Michele sottolinea che il suo è un approccio pragmatico, scevro da deviazioni filosofiche (a differenza dei seguaci di Steiner più ortodossi), ma rivendica con forza il fondamento scientifico del metodo da lui applicato, oggi diffuso tra centinaia di viticoltori in tutto il mondo. Per dare una dimostrazione prende ad esempio il noto corno-letame (uno dei preparati ideati da Steiner per rigenerare i terreni impoveriti dall’uso di sostanze chimiche e colture intensive), composto appunto da un corno di vacca che viene riempito di letame dell’animale e lasciato giacere circa sei mesi, prima di poter essere utilizzato per la riattivazione dell’humus, ripopolandolo di batteri. Le proprietà energizzanti del corno-letame sono tali che 200 grammi di preparato – poi diluiti in acqua e sparsi a gocce – sono sufficienti per restituire vitalità ad un ettaro di terra. Proporzioni e meccanismi del tutto normali per un esperto di microbiologia e di microorganismi, che però vengono ancora guardati con diffidenza e scetticismo dalla comunità scientifica ufficiale, poco propensa ad accogliere correnti alternative di pensiero (anche – sia detto – per le questioni economiche in gioco). A vincere almeno in parte gli ostracismi dovrebbe intervenire entro breve la pubblicazione di una ricerca dettagliata sul corno-letame, condotta da Michele in collaborazione con alcuni atenei.



I concetti dell’agricoltura biodinamica mirano dunque a far sì che la pianta cresca su una superficie sana, e che sia messa in grado in modo spontaneo di accumularne ogni sostanza nutritiva, per poi convogliarla nel frutto. La qualità deve risiedere in primis nella genuinità e nella bontà del prodotto, e questo vale anche per il vino, al di là di ogni successiva valutazione sulle caratteristiche organolettiche (non a caso il nostro ospite afferma che per lui il vino è prima di tutto un alimento).
L’avventura di Terre di Giotto inizia nel 2006, quando Michele acquista un ettaro di vigneto a Vicchio nel Mugello, in località Gattaia, tra i 500 e i 600 metri: una zona che ricorda certi terroir francesi e viene perciò destinata ad accogliere pinot noir, sauvignon blanc, riesling e chenin blanc (da una selezione massale proveniente dalla Loira).
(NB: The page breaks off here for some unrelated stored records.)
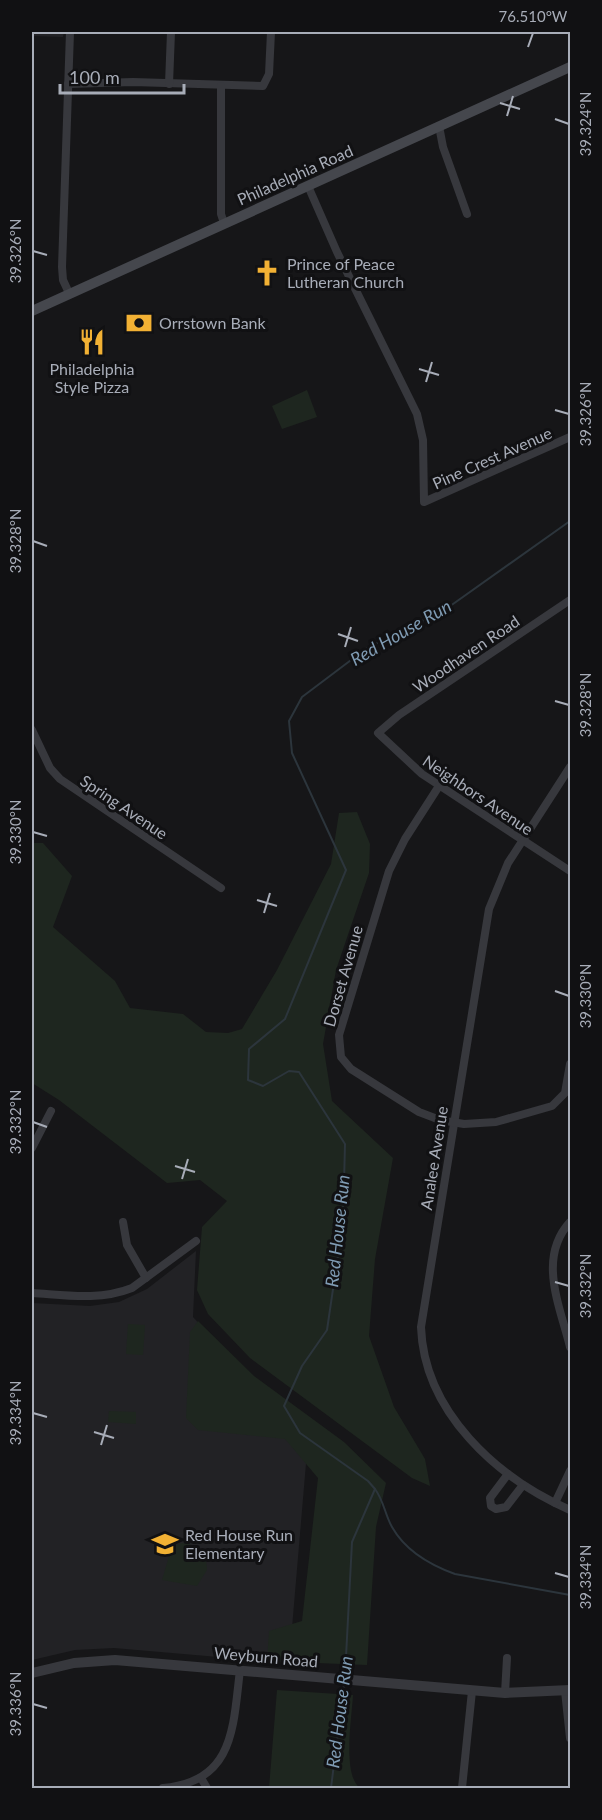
<svg xmlns="http://www.w3.org/2000/svg" width="602" height="1820" viewBox="0 0 602 1820" font-family="Lato,sans-serif">
<style>
.built{fill:#222225}
.green{fill:#1e261f}
.lines{fill:none;stroke-linecap:round;stroke-linejoin:round}
.stream{stroke:#2c353c;stroke-width:2}
.minor{stroke:#37383d;stroke-width:8}
.tertiary{stroke:#37383d;stroke-width:10}
.secondary{stroke:#45474d;stroke-width:10}
.ticks{fill:none;stroke:#a8adb8;stroke-width:2}
.labels{text-anchor:middle;stroke-width:6;stroke-linejoin:round;paint-order:stroke}
.street-label{font-size:16px;fill:#a8adb8;stroke:#111113}
.poi-label{font-size:16px;fill:#a8adb8;stroke:#111113;text-anchor:start}
.water-label{font-size:18px;font-style:italic;fill:#7f9bb3;stroke:#111113}
.neatline{fill:none;stroke:#a8adb8;stroke-width:2}
.ticks-label{font-size:15px;text-anchor:middle;fill:#a8adb8}
</style>
<rect width="100%" height="100%" fill="#161618"/>
<g class="built">
<path d="M32 32H64L63 37 32 36Z"/>
<path d="M196 1251 193 1317 308 1440 289 1663 114 1648 75 1650 32 1660V1303L90 1306 119 1302 147 1289Z"/>
</g>
<g class="green">
<path d="M307 390 317 417 282 429 272 406Z"/>
<path d="M357 812 370 844 369 873 336 970 323 1044 332 1101 393 1158 375 1259 369 1336 394 1407 425 1459 430 1486 412 1478 250 1358 208 1314 197 1290 202 1227 227 1201 200 1180 167 1183 59 1100 32 1083V843H43L72 876 53 927 115 981 130 1008 183 1014 206 1032 228 1033 242 1029 277 970 331 864 339 813Z"/>
<path d="M198 1321 254 1376 344 1442 386 1483 376 1527 367 1665 267 1661 269 1631 302 1621 318 1478 285 1439 198 1430 186 1418 190 1332Z"/>
<path d="M128 1324 145 1325 143 1355 126 1354Z"/>
<path d="M109 1411 136 1412V1424L108 1422Z"/>
<path d="M182 1543C198 1544 207 1554 207 1570L197 1586 162 1580 172 1546Z"/>
<path d="M277 1690 353 1695C352 1716 342 1775 360 1788H269Z"/>
</g>
<g class="lines">
<g class="stream">
<path d="M375 1489C384 1501 385 1515 392 1527 405 1550 430 1565 455 1574L570 1595"/>
<path d="M345 1676 352 1542 375 1489 368 1481 300 1433 284 1406 302 1366 327 1330 343 1221 345 1144 299 1072 289 1071 263 1086 248 1080 249 1049 285 1019 346 870 292 753 289 721 302 697 367 648 446 609 570 521"/>
<path d="M331 1788 344 1684"/>
</g>
<g class="minor">
<path d="M68 84 133 82 263 86 269 74 271 32"/>
<path d="M169 84 171 32"/>
<path d="M221 86V214L224 223"/>
<path d="M439 126 443 147 467 214"/>
<path d="M308 186 337 252 417 414 423 440 424 502 570 437"/>
<path d="M69 293 63 280 62 267 70 32"/>
<path d="M570 600 399 715 378 733 422 774 570 871"/>
<path d="M32 730 50 768 60 779 221 888"/>
<path d="M570 767 508 863 489 909 421 1327C424 1412 497 1478 570 1510"/>
<path d="M439 786 405 839 389 871 339 1035 341 1057 351 1069 419 1112 440 1120 464 1124 496 1122 552 1106 565 1093 570 1064"/>
<path d="M32 1148 51 1111"/>
<path d="M123 1222 127 1245 146 1278"/>
<path d="M570 1222C537 1258 560 1306 570 1347"/>
<path d="M32 1293C65 1295 99 1301 132 1288L196 1241"/>
<path d="M508 1474 490 1498 491 1506 496 1509 506 1507 523 1485"/>
<path d="M555 1503 570 1471"/>
<path d="M565 1691 570 1738"/>
<path d="M505 1693 507 1658"/>
<path d="M201 1778 207 1788"/>
<path d="M163 1788C235 1782 233 1726 240 1670"/>
<path d="M462 1788 472 1691"/>
</g>
<path class="tertiary" d="M32 1673 74 1663 115 1660 505 1693 570 1690"/>
<path class="secondary" d="M32 311 570 67"/>
</g>
<path class="ticks" d="M528 47 533 33M500 103 520 109M507 116 513 96M555 119 569 124M33 251 47 255M419 369 439 375M426 382 432 362M555 410 569 414M33 541 47 546M338 634 358 641M345 647 351 627M555 701 569 705M33 832 47 836M257 900 277 906M264 913 270 893M555 991 569 996M33 1122 47 1127M175 1166 195 1172M182 1179 188 1159M555 1282 569 1286M33 1413 47 1417M94 1432 114 1438M101 1445 107 1425M555 1573 569 1577M33 1704 47 1708"/>
<defs>
<g id="church-bare" transform="scale(2.07)"><path d="M-1.2-6h2.4v3.5h3.3v2.4h-3.3V6h-2.4V-.1h-3.3v-2.4h3.3Z" fill="#f2b134" stroke="#111113" stroke-width="2.5" paint-order="stroke"/></g>
<g id="bank-bare" transform="scale(2.07)"><path d="M-6-4H6V4H-6ZM0-2.3a2.3 2.3 0 1 0 0 4.6a2.3 2.3 0 1 0 0-4.6Z" fill="#f2b134" stroke="#111113" stroke-width="2.5" paint-order="stroke"/></g>
<g id="restaurant-bare" transform="scale(2.07)"><path d="M-5-6h1v4h1v-4h1v4h1v-4h1v5L-1.5 .5V6h-2V.5L-5-1ZM5-6V6H3V1.5H1.5Q1.5-4 5-6Z" fill="#f2b134" stroke="#111113" stroke-width="2.5" paint-order="stroke"/></g>
<g id="school-bare" transform="scale(2.07)"><path d="M0-5L7-2L0 1L-7-2ZM-4 1L0 2.5L4 1V4Q0 6-4 4Z" fill="#f2b134" stroke="#111113" stroke-width="2.5" paint-order="stroke"/></g>
</defs>
<g fill-rule="evenodd">
<use href="#church-bare" x="267" y="273"/>
<use href="#bank-bare" x="139" y="323"/>
<use href="#restaurant-bare" x="92" y="342"/>
<use href="#school-bare" x="165" y="1544"/>
</g>
<g class="labels">
<g class="street-label">
<text transform="translate(295 175) rotate(-24)" y="6">Philadelphia Road</text>
<text transform="translate(492 458) rotate(-24)" y="6">Pine Crest Avenue</text>
<text transform="translate(466 654) rotate(-34)" y="6">Woodhaven Road</text>
<text transform="translate(478 795) rotate(34)" y="6">Neighbors Avenue</text>
<text transform="translate(124 807) rotate(34)" y="6">Spring Avenue</text>
<text transform="translate(343 976) rotate(-74)" y="6">Dorset Avenue</text>
<text transform="translate(434 1158) rotate(-81)" y="6">Analee Avenue</text>
<text transform="translate(266 1657) rotate(5)" y="6">Weyburn Road</text>
</g>
<g class="poi-label">
<text x="287" y="270">Prince of Peace<tspan x="287" dy="18">Lutheran Church</tspan></text>
<text x="159" y="329">Orrstown Bank</text>
<text x="92" y="375" text-anchor="middle">Philadelphia<tspan x="92" dy="18">Style Pizza</tspan></text>
<text x="185" y="1541">Red House Run<tspan x="185" dy="18">Elementary</tspan></text>
</g>
<g class="water-label">
<text transform="translate(401 633) rotate(-30)" y="6">Red House Run</text>
<text transform="translate(338 1231) rotate(-84)" y="6">Red House Run</text>
<text transform="translate(340 1712) rotate(-83)" y="6">Red House Run</text>
</g>
</g>
<rect width="602" height="1820" fill="none" stroke="#111113" stroke-width="66"/>
<path d="M60 84v9h124v-9" fill="none" stroke="#a8adb8" stroke-width="3"/>
<text x="69" y="84" font-size="18" fill="#a8adb8" stroke="#111113" stroke-width="4.5" paint-order="stroke">100 m</text>
<rect x="33" y="33" width="536" height="1754" class="neatline"/>
<g class="ticks-label">
<text x="533" y="22">76.510°W</text>
<text transform="translate(586 124) rotate(-90)" y="5">39.324°N</text>
<text transform="translate(16 251) rotate(-90)" y="5">39.326°N</text>
<text transform="translate(586 414) rotate(-90)" y="5">39.326°N</text>
<text transform="translate(16 541) rotate(-90)" y="5">39.328°N</text>
<text transform="translate(586 705) rotate(-90)" y="5">39.328°N</text>
<text transform="translate(16 832) rotate(-90)" y="5">39.330°N</text>
<text transform="translate(586 996) rotate(-90)" y="5">39.330°N</text>
<text transform="translate(16 1122) rotate(-90)" y="5">39.332°N</text>
<text transform="translate(586 1286) rotate(-90)" y="5">39.332°N</text>
<text transform="translate(16 1413) rotate(-90)" y="5">39.334°N</text>
<text transform="translate(586 1577) rotate(-90)" y="5">39.334°N</text>
<text transform="translate(16 1704) rotate(-90)" y="5">39.336°N</text>
</g>
</svg>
Con il 2015, dopo aver trovato appoggio per vinificare presso altre cantine, Terre di Giotto raggiunge la sua piena autonomia a seguito dell’acquisizione di un casale con annessi due ettari di vigneto risalenti al 1972, e piantati a sangiovese, canaiolo, tempranillo (che in passato veniva spesso scambiato per malvasia nera), trebbiano e malvasia di Candia.




Ampia e particolare la batteria dei contenitori per la produzione (circa 10.000 bottiglie), con vasche di cemento, botti in legno, anfore e qvevri georgiani, mentre i tank in acciaio servono solo di supporto prima dell’imbottigliamento. Sono sette le etichette sul mercato: la linea Gattaia, che conta sul Gattaia Bianco, sul Pinot Nero, sul Massimo (riesling in purezza) e sul Sauvignon; la linea Nostrale, dalle vigne vecchie attorno al casale, con Rosso, Rosato e Bianco.
Abbiamo il privilegio di assaggiare alcuni campioni a differenti stadi di maturazione, dal Nostrale rosso – uvaggio di sangiovese, canaiolo e tempranillo – pronto per l’uscita, al Gattaia Bianco – chenin blanc e sauvignon blanc – che dovrà affrontare ancora un periodo di affinamento. Tutti hanno in comune l’estrema pulizia e la ricchezza del sorso, oltre a una facilità di beva che invoglia subito a versarsi un altro bicchiere, complice anche la bassissima percentuale di solfiti presente. Una nota a parte merita il Sauvignon, omaggio di Michele alla millenaria cultura vinicola georgiana, che matura in anfore interrate (i qvevri appunto) restando a contatto con le bucce per circa 6-7 mesi: un bianco evocativo e spirituale, che rappresenta un’ideale connessione con un tempo dove il vignaiolo era guardiano della natura.